In cerca di salvezza
Il Tribunale Penale Internazionale dell’Aja ha dichiarato «genocidio» il massacro di Srebrenica dell’11 luglio 1995. L’esercito serbo comandato da Ratko Mladi? (Repubblica di Bosnia ed Erzegovina), assieme a truppe paramilitari (tra cui gli «Scorpioni Rossi»), massacra più di 8.500 bosniaci musulmani. Stermina ragazzi e adulti, dopo averli separati da vecchi, bambini e donne, e li seppellisce in fosse comuni. Per ragioni ancora vergognosamente oscure, le truppe olandesi, preposte come caschi blu dell’Onu a tutelare i civili, non intervengono e non scatta alcun appoggio aereo. La regista di Quo vadis, Aida? (2020) Jasmila Žbanić (bosniaca, classe 1974, vincitrice dell’Orso d’oro di Berlino con Il segreto di Esma, nel 2006, in cui madre e figlia patiscono le cicatrici psichiche a lungo termine del conflitto nei Balcani) orchestra più di 6 mila comparse per ricostruire un episodio politico-militare cruento e colpevole, incollando la macchina da presa su una leader spontanea: una donna, moglie, madre, insegnante, cittadina consapevole e indignata.
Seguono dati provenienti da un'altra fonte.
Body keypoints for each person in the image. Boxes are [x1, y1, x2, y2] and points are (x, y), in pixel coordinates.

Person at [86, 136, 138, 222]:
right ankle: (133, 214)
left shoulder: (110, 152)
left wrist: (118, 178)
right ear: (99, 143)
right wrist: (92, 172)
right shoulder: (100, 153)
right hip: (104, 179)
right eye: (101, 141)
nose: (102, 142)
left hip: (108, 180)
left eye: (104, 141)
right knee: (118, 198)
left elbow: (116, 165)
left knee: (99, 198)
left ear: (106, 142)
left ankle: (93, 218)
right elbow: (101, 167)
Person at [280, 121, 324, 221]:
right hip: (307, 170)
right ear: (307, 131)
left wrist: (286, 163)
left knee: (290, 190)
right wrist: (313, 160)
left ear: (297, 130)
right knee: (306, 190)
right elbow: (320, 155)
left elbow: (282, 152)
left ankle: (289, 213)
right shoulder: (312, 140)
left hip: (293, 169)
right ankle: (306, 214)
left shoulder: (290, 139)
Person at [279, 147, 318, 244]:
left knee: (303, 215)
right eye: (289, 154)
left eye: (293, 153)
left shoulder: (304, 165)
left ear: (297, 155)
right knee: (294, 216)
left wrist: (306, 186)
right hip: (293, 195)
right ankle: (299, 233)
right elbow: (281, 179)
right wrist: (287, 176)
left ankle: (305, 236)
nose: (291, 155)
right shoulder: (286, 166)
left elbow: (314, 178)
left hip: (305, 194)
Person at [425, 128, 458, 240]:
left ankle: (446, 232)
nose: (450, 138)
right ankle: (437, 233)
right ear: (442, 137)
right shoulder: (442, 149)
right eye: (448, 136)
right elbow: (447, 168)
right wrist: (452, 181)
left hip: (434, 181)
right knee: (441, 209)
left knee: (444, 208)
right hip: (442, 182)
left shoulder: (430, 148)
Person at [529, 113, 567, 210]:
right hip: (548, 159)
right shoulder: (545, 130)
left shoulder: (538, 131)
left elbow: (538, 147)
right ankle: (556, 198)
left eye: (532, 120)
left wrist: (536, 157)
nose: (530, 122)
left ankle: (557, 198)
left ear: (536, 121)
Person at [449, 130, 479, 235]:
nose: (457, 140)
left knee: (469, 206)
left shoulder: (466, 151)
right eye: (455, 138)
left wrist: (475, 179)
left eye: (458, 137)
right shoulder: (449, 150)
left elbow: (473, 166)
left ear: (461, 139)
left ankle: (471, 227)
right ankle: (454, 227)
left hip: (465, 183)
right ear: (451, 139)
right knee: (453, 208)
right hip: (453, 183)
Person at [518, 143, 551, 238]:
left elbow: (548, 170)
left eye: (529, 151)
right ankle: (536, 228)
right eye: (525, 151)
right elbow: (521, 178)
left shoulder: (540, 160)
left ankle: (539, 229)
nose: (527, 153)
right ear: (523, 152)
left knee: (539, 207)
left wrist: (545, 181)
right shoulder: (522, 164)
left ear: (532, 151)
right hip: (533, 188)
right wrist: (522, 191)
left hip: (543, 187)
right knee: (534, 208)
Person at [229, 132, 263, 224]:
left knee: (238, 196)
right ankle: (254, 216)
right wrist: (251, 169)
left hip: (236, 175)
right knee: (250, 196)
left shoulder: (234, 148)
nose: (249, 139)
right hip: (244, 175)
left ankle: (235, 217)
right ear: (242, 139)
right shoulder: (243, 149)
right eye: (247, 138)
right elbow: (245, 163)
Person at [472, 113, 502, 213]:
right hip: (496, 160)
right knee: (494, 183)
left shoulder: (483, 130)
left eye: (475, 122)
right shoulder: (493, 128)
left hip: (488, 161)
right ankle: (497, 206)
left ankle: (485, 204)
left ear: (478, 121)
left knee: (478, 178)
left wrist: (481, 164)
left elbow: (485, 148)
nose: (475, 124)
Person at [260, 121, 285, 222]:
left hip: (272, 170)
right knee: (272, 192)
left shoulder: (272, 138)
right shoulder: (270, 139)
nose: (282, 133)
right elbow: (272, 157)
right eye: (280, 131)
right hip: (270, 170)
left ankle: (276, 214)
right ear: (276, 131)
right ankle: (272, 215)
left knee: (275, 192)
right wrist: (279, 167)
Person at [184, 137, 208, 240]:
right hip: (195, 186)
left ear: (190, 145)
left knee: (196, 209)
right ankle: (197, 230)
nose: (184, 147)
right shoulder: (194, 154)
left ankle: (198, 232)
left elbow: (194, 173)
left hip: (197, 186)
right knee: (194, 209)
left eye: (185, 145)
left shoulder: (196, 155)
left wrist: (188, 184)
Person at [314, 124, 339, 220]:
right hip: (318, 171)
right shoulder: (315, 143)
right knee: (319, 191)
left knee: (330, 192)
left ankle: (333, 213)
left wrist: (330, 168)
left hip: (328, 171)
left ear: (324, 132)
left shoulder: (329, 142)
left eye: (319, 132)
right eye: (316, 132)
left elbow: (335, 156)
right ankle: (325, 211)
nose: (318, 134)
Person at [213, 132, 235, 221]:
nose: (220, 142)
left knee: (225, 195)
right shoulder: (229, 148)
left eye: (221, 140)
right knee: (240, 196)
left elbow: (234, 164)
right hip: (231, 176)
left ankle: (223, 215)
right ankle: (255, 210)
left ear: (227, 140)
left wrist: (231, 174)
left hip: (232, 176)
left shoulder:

È la bosniaca Aida Selmanagić (interpretata dall’attrice Jasna Durićić), docente d’inglese e traduttrice dell’Onu, la quale cerca di portare in salvo i due figli e il marito al di là dei confini di Srebrenica, dichiarata città protetta, ma in realtà tragicamente assediata. Famiglia o patria?
Aida, animata da una testarda passione per la vita, non sa come prestare il suo aiuto e chi privilegiare. I suoi familiari? Le altre potenziali vittime? Aida è perennemente in scena come un’eroina greca gettata dal destino in dilemmi ben più grandi di lei: famiglia o patria, fuga o resistenza simbolica, prossimità individuale ai soggetti più deboli o guida di una massa sbandata e spaventata. Il film documenta a futura memoria un episodio storico, che i giochi di potere internazionale tendono a occultare e che, invece, uno sguardo femminile (quello di Aida, quello della regista) fotografa indelebilmente e analizza nelle sue vibrazioni morali: il brivido del panico collettivo, la traballante speranza in un aiuto provvidenziale, la disperata ingegnosità degli uomini di cultura nel contenere la violenza dei boia. Mladić fu definito «il macellaio dei Balcani». Tremenda per la storia del cinema è la sequenza in cui i deportati sono ammassati in una sala di proiezione dalle cui feritoie non escono immagini, ma le punte dei mitra. Forse il cinema stesso può macchiarsi di tragiche colpe?
Aida col megafono dà istruzioni al gruppo, traducendo gli ordini degli ufficiali Onu. Aida corre avanti e indietro nella base dei caschi blu, cercando un riparo clandestino per i propri cari. Sono due indelebili immagini di una lupa inferocita, disposta al sacrificio pur di salvare i lupacchiotti dall’odio etnico. Altrettanto eloquente è la sequenza dell’inconcludente trattativa tra i rappresentanti dei cittadini bosniaci, il graduato olandese, che funge da comandante dell’Onu (lasciato solo dai suoi superiori per divergenze o omissioni decisionali) e Ratko Mladić, che aveva appena dichiarato festosamente di «donare la città serba al popolo serbo». Mentre gli invasori schiacciano la resistenza invadendo la città, l’orgoglio criminale ha già deciso e irride le ragioni della comunità internazionale, svuotata di credibilità e tenuta in ostaggio. Il film Quo vadis, Aida? dà il meglio in chiusura, nel tempo immobile e congelato in cui Aida torna solitaria e muta nella propria casa, ora occupata da serbi. Aida è svuotata e attonita, riconosce con disprezzo i volti degli ex carnefici, piange le spoglie frammentate dei defunti, riprende miracolosamente il ruolo di maestra, vede nei bambini il germe di una giustizia felice che a lei è stata strappata via.